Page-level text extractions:
▼
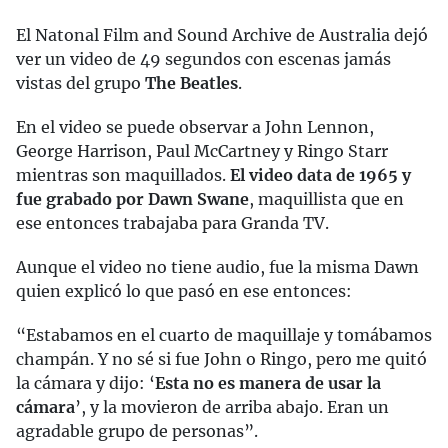
El Natonal Film and Sound Archive de Australia dejó
ver un video de 49 segundos con escenas jamás
vistas del grupo
The Beatles
.
En el video se puede observar a John Lennon,
George Harrison, Paul McCartney y Ringo Starr
mientras son maquillados.
El video data de 1965 y
fue grabado por Dawn Swane
, maquillista que en
ese entonces trabajaba para Granda TV.
Aunque el video no tiene audio, fue la misma Dawn
quien explicó lo que pasó en ese entonces:
“Estabamos en el cuarto de maquillaje y tomábamos
champán. Y no sé si fue John o Ringo, pero me quitó
la cámara y dijo: ‘
Esta no es manera de usar la
cámara
’, y la movieron de arriba abajo. Eran un
agradable grupo de personas”.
▲
> **Description of the task**: Beginning with the line that contains "champán. Y no" and ending with the last line of the data above, return those lines exactly and nothing else.

> **Response for this exercise**:
champán. Y no sé si fue John o Ringo, pero me quitó
la cámara y dijo: ‘
Esta no es manera de usar la
cámara
’, y la movieron de arriba abajo. Eran un
agradable grupo de personas”.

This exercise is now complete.